To be innovative is to make decisions, develop processes, and create things in new ways that improve over the status quo. Being innovative is necessarily different, and requires stepping away from the proven path to do something new or unusual. Risk and innovation are tied together because you cannot venture into something new or stray from the tried and true without the possibility of making a mistake and being wrong. Therefore, appropriately managing and understanding risk is imperative for innovation.
In Risk Savvy Gerd Gigerenzer writes, “Risk aversion is closely tied to the anxiety of making errors. If you work in the middle management of a company, your life probably revolves around the fear of doing something wrong and being blamed for it. Such a climate is not a good one for innovation, because originality requires taking risks and making errors along the way. No risks, no errors, no innovation.” Risk aversion is a fundamental aspect of human psychology. Daniel Kahneman in Thinking Fast and Slow shows that we won’t accept risk unless we are certain that the pay-off is at generally about two times greater than the potential loss. We go out of our way to avoid risk, because the potential of losing something is often paralyzing beyond the excitement of a potential gain. Individuals and companies who want to be innovative have to find ways around risk aversion in order to create something new.
Gigerenzer’s example of middle management is excellent for thinking about innovation and why it is often smaller companies and start-ups that make innovative breakthroughs. It also helps explain why in the United States so many successful and innovative companies are started by immigrants or by the super-wealthy. Large established companies are likely to have employees who have been with the company for a longer time and have become more risk averse. They have families, mortgages, and might be unsure they could find an equally attractive job elsewhere. Their incentives for innovation are diminished by their fear of loss if something where to go wrong and if the blame were to fall with them. Better to stick with established methods and to maximize according to well defined job evaluation statistics than to risk trying something new and uncharted. Start-ups, immigrants, and the super-wealthy don’t have the same constraining fears.
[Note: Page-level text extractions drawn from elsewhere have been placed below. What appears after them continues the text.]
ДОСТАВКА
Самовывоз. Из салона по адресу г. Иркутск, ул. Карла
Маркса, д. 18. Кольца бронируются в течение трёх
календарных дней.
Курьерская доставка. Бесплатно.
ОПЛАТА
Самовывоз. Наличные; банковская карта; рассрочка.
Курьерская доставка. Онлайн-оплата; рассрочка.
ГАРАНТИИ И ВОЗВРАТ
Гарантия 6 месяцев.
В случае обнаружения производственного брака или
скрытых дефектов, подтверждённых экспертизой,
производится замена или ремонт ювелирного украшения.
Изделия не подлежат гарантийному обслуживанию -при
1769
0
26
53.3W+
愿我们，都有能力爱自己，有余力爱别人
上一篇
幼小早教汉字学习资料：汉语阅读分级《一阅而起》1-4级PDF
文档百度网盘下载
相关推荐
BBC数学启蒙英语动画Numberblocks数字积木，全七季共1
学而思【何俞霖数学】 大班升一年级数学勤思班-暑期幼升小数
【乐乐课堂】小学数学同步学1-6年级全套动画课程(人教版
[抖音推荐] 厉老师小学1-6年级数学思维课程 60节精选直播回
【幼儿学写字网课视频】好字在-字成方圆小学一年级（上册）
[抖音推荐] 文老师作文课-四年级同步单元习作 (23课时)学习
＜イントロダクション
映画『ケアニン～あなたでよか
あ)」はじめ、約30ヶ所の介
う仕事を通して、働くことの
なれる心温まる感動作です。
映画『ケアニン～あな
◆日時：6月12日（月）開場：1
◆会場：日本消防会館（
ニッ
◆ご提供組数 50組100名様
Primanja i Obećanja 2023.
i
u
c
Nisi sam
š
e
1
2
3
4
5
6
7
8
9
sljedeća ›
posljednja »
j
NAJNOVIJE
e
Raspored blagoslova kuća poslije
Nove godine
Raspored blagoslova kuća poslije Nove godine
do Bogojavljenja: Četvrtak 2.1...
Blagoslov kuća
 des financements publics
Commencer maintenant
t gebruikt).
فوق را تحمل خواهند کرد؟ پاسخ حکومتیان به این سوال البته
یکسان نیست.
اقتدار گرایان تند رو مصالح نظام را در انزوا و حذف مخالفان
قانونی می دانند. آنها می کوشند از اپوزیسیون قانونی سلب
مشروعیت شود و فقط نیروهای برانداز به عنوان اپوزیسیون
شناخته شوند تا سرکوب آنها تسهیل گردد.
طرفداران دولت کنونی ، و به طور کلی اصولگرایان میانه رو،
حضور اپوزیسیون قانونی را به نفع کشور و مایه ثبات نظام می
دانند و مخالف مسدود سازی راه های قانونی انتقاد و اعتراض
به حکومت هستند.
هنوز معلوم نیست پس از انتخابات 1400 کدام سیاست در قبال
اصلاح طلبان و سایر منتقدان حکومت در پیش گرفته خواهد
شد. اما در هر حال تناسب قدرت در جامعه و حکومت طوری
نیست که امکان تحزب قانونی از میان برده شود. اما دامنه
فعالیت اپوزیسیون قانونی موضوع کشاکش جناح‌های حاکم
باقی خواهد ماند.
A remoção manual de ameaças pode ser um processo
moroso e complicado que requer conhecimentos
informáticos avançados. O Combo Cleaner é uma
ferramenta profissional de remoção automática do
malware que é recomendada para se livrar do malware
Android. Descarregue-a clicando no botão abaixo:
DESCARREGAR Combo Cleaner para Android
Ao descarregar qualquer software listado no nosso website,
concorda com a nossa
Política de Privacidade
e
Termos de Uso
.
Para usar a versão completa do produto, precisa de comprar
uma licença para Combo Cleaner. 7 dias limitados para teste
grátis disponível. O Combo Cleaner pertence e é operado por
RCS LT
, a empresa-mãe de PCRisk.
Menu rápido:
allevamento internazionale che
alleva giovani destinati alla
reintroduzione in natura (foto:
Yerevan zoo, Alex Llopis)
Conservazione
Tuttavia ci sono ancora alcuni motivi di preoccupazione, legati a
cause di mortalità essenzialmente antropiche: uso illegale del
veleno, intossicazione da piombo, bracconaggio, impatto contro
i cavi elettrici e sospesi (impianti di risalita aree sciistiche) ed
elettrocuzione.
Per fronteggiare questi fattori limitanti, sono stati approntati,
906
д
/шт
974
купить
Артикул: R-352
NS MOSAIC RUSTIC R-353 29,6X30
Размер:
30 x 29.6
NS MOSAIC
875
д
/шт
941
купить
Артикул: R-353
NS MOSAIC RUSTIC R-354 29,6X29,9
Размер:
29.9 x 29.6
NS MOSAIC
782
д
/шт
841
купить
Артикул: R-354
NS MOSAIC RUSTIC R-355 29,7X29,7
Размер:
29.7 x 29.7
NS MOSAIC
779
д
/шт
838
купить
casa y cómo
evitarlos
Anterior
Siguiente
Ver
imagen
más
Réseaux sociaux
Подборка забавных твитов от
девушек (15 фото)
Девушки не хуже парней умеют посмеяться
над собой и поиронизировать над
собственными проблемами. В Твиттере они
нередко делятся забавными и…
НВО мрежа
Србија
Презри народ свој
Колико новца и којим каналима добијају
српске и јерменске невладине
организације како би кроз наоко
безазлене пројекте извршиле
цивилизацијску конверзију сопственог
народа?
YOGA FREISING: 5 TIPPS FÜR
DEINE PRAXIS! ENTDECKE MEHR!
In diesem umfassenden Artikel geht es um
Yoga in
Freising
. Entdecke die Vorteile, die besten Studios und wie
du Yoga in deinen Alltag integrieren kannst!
New companies attract individuals who are less risk averse to begin with, and they don’t have established methods that everyone is comfortable sticking to. Immigrants are not as likely to have the same financial resources that limit their willingness to take risks, and the super-wealthy may have so many resources that the risks they face are smaller relative to their overall wealth and resources. The middle-class, like middle management, is stuck in a position where they feel they have too much to risk in trying to be innovative, and as a result stick to known and measured paths that ultimately reduce risk and innovation.